I’m glad to announce the release of an open-licensed corpus with 1.5M records from the Article Feedback v5 pilot. 

http://dx.doi.org/10.6084/m9.figshare.1277784

Thanks to everyone who helped make this happen, Fabrice in particular for shepherding this through.

Dario

This dataset contains the entire corpus of feedback submitted on the English, French and German Wikipedia during the Article Feedback v.5 pilot (AFT). [1] The Wikimedia Foundation ran the Article Feedback pilot for a year between March 2013 and March 2014. During the pilot, 1,549,842 feedback messages were collected across the three languages.

All feedback messages and their metadata (as described in this schema [2]) are available in this dataset, with the exception of messages that have been oversighted and/or deleted by the end of the pilot.
The corpus is released [3] under the following license:

• CC BY SA 3.0 for feedback messages
• CC0 for the associated metadata

Results from the pilot are discussed in: Halfaker, A., Keyes, O. and Taraborelli, D (2013). Making peripheral participation legitimate: Reader engagement experiments in Wikipedia. CSCW ’13 Proceedings of the 2013 Conference on Computer Supported Cooperative Work [4][5]

[1] https://www.mediawiki.org/wiki/Article_feedback/Version_5
[2] https://www.mediawiki.org/wiki/Article_feedback/Version_5/Technical_Design_Schema#aft_feedback
[3] https://wikimediafoundation.org/wiki/Feedback_data#Article_Feedback
[4] http://dx.doi.org/10.1145/2441776.2441872
[5] http://nitens.org/docs/cscw13.pdf

**DATA EXTRACT**
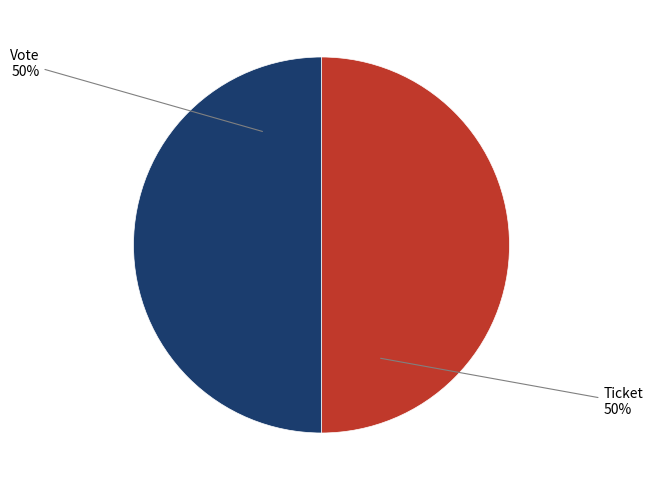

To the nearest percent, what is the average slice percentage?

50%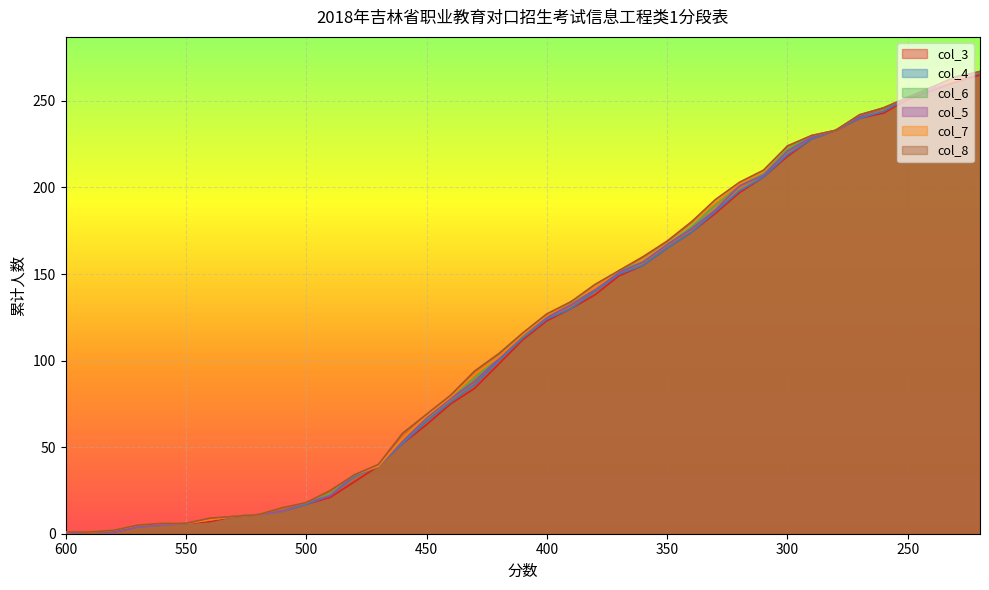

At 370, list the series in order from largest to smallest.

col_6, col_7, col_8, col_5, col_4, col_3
--
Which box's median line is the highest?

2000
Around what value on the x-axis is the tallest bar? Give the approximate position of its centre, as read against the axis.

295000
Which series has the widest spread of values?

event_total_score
==
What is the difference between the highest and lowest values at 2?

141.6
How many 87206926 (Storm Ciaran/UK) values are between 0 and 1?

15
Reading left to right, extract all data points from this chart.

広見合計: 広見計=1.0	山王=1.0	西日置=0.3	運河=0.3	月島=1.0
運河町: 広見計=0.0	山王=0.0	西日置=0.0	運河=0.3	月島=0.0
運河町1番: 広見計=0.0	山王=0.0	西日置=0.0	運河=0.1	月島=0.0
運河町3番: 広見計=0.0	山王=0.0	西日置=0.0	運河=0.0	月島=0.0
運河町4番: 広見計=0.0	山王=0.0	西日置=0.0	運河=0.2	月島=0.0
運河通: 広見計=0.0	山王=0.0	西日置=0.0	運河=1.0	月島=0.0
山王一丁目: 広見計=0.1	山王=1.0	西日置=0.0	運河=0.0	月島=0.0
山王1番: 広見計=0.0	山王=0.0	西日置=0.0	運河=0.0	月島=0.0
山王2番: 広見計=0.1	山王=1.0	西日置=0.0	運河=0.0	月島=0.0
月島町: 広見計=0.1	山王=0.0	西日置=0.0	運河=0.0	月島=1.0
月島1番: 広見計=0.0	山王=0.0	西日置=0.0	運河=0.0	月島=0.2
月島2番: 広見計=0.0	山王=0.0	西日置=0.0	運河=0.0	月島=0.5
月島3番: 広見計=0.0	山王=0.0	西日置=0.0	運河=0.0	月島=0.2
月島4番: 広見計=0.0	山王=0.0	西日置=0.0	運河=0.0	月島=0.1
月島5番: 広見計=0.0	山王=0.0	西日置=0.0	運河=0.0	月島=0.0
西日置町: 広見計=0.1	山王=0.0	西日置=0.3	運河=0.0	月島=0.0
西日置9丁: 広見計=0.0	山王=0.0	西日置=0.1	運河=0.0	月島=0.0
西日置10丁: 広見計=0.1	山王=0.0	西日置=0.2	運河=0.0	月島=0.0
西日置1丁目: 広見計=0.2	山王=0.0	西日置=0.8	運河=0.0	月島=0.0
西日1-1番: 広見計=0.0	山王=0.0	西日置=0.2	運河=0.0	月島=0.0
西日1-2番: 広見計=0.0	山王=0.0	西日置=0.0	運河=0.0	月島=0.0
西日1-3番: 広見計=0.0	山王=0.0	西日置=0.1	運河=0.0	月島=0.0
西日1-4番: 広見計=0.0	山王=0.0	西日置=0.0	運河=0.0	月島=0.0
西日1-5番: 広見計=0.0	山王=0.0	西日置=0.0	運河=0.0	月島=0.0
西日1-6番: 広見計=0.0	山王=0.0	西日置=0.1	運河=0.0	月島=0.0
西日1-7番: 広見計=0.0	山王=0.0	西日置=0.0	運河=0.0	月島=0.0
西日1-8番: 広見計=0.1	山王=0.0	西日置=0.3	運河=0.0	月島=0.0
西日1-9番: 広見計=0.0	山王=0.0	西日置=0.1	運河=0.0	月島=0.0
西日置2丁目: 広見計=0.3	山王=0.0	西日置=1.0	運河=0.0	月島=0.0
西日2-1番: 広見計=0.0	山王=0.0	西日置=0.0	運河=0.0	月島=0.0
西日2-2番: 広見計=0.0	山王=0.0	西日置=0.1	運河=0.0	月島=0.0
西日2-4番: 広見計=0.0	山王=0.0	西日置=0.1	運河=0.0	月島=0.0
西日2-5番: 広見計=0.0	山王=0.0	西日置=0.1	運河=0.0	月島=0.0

**JOB 1**
Answer these from the Article Feedback announcement:
(a) How many feedback messages were collected during the pilot?
(b) Which license covers the feedback messages themselves?
(c) Which three language editions of Wikipedia does the corpus cover?
**JOB 2**
Transcribe the Article Feedback announcement word for word, starting with "Thanks to everyone" and going on through "the three languages.".

**TASK RESPONSE 1**
(a) 1,549,842
(b) CC BY SA 3.0
(c) English, French and German

**TASK RESPONSE 2**
Thanks to everyone who helped make this happen, Fabrice in particular for shepherding this through.

Dario

This dataset contains the entire corpus of feedback submitted on the English, French and German Wikipedia during the Article Feedback v.5 pilot (AFT). [1] The Wikimedia Foundation ran the Article Feedback pilot for a year between March 2013 and March 2014. During the pilot, 1,549,842 feedback messages were collected across the three languages.